Dario Argento's Suspiria is my favorite horror film of all time. It is a fine work of art that transcends its time and it is as much a feast for the eyes as it is the psyche. It is a film that grips you by the throat and never lets you go until the very end...when you are gasping for your breath. There is no film like it that both haunts you and mystifies you with its sheer beauty.

Suspiria is about a young American girl named Suzy Bannion, played by the lovely Jessica Harper, who travels to Germany to attend a famous ballet academy where she eventually learns that the school is really a front for an evil coven of witches hellbent on death and destruction.
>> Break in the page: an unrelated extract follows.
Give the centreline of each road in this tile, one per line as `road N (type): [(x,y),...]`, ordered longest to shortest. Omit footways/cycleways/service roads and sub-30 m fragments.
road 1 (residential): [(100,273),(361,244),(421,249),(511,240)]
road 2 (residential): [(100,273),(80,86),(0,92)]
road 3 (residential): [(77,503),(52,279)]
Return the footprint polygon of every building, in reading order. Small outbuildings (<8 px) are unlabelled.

It's funny because as simple as the plot really is, critics always try to dissect the film and pan it as incoherent. It is not incoherent...the plot within the film is merely a simplistic backdrop to the real spectacle....Argento's fine craftsmanship and dedication to his sick vision. It's as if he cut open his skull and let you look inside as he bleeds out his technicolor soul all over you.

Suspiria is the first of "The Three Mothers" trilogy by Argento followed by the awesomely craziness of Inferno and culminating with the absolutely mind-scattering battiness of Mother of Tears. It's the best film in the trilogy and if it were not for the universal appeal of the terrorfying next film, Suspiria would have stood on the top of this 31 Nights of Horror list.
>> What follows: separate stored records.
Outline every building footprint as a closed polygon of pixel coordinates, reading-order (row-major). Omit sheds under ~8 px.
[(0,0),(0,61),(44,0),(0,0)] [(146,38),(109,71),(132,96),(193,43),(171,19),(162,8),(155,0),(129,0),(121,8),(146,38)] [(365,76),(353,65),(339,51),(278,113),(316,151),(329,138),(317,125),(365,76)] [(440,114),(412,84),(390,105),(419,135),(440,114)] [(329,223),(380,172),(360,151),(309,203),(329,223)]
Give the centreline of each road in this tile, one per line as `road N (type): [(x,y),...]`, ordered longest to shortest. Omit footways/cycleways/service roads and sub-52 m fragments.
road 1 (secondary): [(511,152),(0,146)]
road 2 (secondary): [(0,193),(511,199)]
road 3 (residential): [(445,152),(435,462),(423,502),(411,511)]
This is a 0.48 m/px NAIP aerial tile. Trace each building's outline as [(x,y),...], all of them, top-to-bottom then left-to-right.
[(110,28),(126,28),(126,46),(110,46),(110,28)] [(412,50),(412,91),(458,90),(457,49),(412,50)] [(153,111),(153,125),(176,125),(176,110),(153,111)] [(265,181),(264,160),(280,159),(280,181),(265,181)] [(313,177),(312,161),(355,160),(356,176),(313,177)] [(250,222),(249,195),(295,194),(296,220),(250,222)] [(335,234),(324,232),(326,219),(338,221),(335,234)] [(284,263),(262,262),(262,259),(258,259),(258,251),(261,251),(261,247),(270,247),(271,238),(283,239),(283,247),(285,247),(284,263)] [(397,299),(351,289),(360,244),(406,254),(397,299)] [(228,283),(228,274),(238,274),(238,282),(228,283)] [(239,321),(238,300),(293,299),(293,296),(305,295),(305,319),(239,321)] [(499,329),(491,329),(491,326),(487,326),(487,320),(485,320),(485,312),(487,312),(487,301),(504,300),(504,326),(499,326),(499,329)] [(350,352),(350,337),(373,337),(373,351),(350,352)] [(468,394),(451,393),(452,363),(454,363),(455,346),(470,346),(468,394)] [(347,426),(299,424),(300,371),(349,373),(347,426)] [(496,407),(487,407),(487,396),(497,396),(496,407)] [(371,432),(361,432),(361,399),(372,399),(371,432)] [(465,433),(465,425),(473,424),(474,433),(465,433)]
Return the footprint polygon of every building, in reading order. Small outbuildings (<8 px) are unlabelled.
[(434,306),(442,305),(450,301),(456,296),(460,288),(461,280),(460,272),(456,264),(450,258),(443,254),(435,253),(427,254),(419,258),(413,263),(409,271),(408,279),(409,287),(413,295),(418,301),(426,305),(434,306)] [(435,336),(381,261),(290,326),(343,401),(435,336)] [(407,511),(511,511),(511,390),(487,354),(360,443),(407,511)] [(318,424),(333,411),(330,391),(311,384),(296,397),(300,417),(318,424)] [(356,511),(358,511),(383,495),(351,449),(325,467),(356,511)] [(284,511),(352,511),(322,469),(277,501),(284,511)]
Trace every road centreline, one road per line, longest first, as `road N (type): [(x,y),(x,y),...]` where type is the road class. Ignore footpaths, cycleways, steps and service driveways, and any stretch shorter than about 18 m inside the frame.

The music is just as beautiful and frantically disorienting as the film. Supplied by Argento's long time soundtrack architects, Goblin, it is the kind of sonic landscape that crawls under your skin in a nightmarish fashion. Blending seamlessly with the film, it makes it such a powerfully haunting experience.

While the acting and the plot scheme really isn't the stuff that Academy Awards are made for, it is important to view Suspiria as an entire piece. It really is a beautiful film in every regard and it never ages. There is a scene very early on where Suzy (Harper) notices a young blonde girl, played by Eva Axen, fleeing from the academy in a frightened manner. The girl, whose name in the film is Pat Hingle, ends up finding sanctuary at her friend's apartment where a hanging and an impalement is in order for the two victims. As that particular scene comes to its ghastly conclusion it ends on a truly immortal shot of Hingle hanging in the lobby of the apartment building that goes down as one of the most memorable scenes in horror film history and pretty much sets the tone for the rest of the film.

I love Suspiria to death and have always found something new in every viewing. I must have watched it like 100 times by now. It's a gorgeous journey into the macabre and a perfect treat for this Halloween.